Both al-Qaeda and Islamic State have explicitly encouraged sympathisers to carry out attacks in their home countries on their own instead of travelling to conflict zones or contacting the organisations, in order to minimise the risk of exposure.

Such encouragement appeals to a new group of people who would not necessarily want to join professional organisations, with their rigid admittance requirements and demanding training. They attract people who are not only motivated by the objectives of the organisations, but also by their own agendas, and who already have experience of violence and have access to the necessary resources, such as weapons. As a consequence, the boundaries between terrorism and ordinary crime become porous. It can be difficult to determine whether an attack is terrorism because the suspected perpetrator’s motives are not obvious, and because an attack may be both terrorism and ordinary crime, for example, revenge killings. This further emphasises the need to carefully reconsider how we can best understand and prevent terrorism, and whether the current understanding of radicalisation is helpful.

New frames for interpretation

Based on our findings, we must ask whether the predominant understanding of radicalisation as increasing ideological conviction that may lead to violence is sufficient at this point in time. This interpretation is based on the assumption that the use of violence is unnatural for the individual and that it therefore presupposes a process in which ideological influences are able to break down this natural barrier.

When individuals already have experience of violence, it makes little sense to assume that they must go through a long intellectual process in order to use violence.
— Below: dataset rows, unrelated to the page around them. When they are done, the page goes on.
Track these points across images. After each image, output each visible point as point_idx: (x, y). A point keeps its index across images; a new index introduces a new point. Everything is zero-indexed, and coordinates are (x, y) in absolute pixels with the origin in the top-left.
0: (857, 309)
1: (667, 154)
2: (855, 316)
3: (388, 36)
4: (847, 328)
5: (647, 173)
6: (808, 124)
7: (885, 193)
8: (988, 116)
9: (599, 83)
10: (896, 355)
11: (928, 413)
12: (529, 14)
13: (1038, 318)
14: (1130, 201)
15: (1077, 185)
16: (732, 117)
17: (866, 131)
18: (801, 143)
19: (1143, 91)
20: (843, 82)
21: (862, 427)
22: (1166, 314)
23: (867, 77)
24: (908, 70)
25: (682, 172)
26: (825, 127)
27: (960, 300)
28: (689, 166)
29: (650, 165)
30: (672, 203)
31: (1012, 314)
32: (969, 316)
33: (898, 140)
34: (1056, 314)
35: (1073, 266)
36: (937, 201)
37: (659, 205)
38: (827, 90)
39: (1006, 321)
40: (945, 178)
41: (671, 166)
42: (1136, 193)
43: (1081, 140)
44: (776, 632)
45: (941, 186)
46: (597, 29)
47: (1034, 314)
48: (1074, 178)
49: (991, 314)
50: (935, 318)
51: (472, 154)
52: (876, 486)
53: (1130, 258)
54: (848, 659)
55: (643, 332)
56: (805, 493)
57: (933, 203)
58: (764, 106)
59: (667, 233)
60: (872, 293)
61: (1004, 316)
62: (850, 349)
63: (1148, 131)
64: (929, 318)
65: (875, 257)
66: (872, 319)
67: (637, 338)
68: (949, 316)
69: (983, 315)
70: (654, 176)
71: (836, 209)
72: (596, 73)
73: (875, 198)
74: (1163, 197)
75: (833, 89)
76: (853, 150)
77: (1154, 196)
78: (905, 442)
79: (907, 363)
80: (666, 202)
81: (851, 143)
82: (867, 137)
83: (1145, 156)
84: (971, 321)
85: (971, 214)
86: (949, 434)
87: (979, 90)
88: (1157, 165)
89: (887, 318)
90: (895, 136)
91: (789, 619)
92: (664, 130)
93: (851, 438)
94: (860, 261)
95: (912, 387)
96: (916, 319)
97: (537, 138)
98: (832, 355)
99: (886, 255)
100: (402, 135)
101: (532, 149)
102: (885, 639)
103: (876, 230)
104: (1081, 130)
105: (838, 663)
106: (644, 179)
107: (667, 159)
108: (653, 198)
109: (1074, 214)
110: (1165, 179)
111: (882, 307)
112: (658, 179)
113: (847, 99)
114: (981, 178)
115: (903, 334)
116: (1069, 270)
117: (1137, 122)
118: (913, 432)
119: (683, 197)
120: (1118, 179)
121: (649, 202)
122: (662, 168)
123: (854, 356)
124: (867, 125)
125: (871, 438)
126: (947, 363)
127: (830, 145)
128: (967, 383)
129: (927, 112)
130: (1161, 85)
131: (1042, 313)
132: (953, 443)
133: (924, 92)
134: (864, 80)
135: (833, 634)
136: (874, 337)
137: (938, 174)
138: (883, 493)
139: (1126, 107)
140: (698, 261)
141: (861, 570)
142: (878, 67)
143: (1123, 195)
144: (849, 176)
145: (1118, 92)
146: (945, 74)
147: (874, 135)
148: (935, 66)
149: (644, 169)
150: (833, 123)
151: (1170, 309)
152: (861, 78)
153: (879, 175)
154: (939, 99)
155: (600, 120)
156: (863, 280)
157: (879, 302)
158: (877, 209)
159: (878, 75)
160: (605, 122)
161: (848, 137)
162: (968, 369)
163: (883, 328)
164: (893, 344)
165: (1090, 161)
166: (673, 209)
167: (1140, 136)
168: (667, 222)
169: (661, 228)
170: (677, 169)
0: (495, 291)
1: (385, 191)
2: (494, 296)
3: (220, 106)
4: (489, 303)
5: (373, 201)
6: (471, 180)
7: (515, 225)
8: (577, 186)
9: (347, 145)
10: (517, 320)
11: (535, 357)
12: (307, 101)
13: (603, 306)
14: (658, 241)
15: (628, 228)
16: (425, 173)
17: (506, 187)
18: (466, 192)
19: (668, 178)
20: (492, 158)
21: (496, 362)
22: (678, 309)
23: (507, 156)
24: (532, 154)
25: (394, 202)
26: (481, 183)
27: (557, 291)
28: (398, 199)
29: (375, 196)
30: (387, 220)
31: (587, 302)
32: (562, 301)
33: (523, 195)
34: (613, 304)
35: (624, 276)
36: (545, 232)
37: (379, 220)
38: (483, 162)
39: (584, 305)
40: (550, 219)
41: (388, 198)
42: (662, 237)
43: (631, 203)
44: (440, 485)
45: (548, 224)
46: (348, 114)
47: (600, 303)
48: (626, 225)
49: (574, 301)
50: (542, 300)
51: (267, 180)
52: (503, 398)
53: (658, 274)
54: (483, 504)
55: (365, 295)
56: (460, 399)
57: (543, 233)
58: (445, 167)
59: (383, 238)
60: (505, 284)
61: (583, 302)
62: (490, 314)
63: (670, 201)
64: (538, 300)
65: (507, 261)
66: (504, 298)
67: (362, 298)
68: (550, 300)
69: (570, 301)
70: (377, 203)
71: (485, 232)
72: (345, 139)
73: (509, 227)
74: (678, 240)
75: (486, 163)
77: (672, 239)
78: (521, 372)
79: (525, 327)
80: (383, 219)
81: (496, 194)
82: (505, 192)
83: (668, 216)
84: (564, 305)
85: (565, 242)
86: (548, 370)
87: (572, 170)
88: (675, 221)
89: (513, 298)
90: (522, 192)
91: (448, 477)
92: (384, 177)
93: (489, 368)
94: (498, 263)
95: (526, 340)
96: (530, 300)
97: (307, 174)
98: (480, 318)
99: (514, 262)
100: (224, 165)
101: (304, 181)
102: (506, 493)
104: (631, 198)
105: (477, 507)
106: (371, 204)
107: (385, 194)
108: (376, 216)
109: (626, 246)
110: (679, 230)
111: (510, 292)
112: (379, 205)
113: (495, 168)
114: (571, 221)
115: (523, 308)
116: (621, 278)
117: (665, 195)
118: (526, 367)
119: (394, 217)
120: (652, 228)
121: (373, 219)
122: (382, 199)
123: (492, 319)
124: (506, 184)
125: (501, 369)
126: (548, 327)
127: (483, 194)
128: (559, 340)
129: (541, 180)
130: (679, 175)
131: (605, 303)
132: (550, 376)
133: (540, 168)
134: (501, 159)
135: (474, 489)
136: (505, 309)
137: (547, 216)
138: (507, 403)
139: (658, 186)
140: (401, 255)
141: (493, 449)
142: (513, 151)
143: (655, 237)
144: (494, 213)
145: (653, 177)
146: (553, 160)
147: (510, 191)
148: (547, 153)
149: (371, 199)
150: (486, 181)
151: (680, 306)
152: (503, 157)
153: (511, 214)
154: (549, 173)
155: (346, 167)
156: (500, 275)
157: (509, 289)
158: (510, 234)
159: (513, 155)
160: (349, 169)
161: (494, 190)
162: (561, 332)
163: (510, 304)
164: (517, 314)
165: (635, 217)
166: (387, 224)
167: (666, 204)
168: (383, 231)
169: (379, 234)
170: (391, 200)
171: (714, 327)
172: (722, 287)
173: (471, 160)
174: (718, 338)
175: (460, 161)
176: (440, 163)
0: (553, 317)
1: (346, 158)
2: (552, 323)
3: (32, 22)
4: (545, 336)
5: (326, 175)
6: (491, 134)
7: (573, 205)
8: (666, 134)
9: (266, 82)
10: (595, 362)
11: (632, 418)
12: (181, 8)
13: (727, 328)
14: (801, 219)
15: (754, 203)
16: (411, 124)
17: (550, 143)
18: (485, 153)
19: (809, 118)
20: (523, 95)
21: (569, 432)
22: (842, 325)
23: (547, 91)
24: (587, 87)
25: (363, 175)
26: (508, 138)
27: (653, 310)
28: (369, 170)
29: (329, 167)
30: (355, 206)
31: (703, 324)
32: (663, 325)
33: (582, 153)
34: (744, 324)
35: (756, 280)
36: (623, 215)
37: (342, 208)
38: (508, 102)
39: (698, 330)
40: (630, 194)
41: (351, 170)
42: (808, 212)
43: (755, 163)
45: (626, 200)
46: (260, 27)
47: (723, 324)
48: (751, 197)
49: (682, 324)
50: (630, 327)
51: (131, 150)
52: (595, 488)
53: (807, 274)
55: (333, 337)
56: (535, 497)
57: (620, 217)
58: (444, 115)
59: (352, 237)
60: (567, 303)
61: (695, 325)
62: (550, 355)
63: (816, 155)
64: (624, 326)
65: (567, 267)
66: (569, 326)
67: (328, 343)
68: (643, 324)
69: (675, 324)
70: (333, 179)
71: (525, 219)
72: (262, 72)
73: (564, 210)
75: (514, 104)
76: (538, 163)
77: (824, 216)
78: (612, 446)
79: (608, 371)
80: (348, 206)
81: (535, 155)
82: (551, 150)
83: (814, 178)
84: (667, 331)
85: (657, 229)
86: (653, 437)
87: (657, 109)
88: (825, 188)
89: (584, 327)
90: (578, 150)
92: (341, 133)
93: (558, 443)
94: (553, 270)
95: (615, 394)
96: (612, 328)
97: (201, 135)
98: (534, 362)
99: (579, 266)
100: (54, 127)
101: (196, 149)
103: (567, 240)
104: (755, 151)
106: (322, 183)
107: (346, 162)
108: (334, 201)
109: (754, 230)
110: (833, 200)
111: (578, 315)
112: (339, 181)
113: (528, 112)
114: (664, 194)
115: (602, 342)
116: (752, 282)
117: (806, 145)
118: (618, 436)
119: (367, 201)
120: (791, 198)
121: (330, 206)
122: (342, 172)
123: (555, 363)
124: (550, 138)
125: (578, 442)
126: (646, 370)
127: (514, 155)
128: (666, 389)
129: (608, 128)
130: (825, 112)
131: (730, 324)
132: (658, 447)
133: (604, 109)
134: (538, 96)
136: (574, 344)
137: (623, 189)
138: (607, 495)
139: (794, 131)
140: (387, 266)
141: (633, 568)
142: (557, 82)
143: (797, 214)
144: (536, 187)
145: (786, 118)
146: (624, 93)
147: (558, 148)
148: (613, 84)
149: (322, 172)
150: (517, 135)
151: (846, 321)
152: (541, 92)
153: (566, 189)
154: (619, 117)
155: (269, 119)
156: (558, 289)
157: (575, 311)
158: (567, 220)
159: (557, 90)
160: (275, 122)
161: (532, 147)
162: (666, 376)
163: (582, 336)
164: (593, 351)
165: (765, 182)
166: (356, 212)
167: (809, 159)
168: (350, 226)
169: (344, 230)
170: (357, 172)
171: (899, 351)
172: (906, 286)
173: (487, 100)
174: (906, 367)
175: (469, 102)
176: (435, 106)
Therefore it is not sufficient to analyse violence as the result of processes driven by ideology: we must also consider processes in which one type of violence (“ordinary” crime) is transformed into another type of violence (terrorism).

Recent research indicates that the involvement of individuals in terrorism may be the result of very different processes. We recommend that this insight be incorporated more fully into efforts to prevent terrorism by working with several supplementary frames of interpretation.

In order to improve our understanding of the relatively large share of people with a violent criminal past, we recommend that ideological radicalisation be supplemented with an understanding of the politicisation of violence, in which people who already have violence as part of their communication repertoire, so to speak, attach an ideology to the violence, thus giving it a political dimension. In doing so, the violence is attributed a higher meaning, which not only justifies its continued use, but also glorifies it. At the same time, the person concerned transforms his or her identity from selfish criminal to self-sacrificing hero. In such cases there is no barrier to violence that must be broken down, and the ideology is therefore not crucial for the use of violence, but rather for how and against whom it is used. The explanation for why the person uses violence must be found elsewhere.

Practical implications

The inclusion of the politicisation of violence as a notion supplementing radicalisation implies that prevention of terrorism may take place within other frameworks than has been the case so far. Instead of focusing on ideology as the source of all evil and attempting to contain, ridicule or argue against it, one must, within this frame of interpretation, attempt to influence the criminogenic factors that play a role in the use of violence. Within the realm of ordinary crime prevention, both knowledge about and experience in counteracting these factors already exists.

In Denmark, many of the so-called radicalisation prevention activities are in effect already close to ordinary crime prevention activities and do not explicitly address ideologies. But the practitioners who are involved in these prevention activities are constantly forced to relate to the predominant understanding of radicalisation, including in cases where, with their professionalism, they can see that it makes little sense.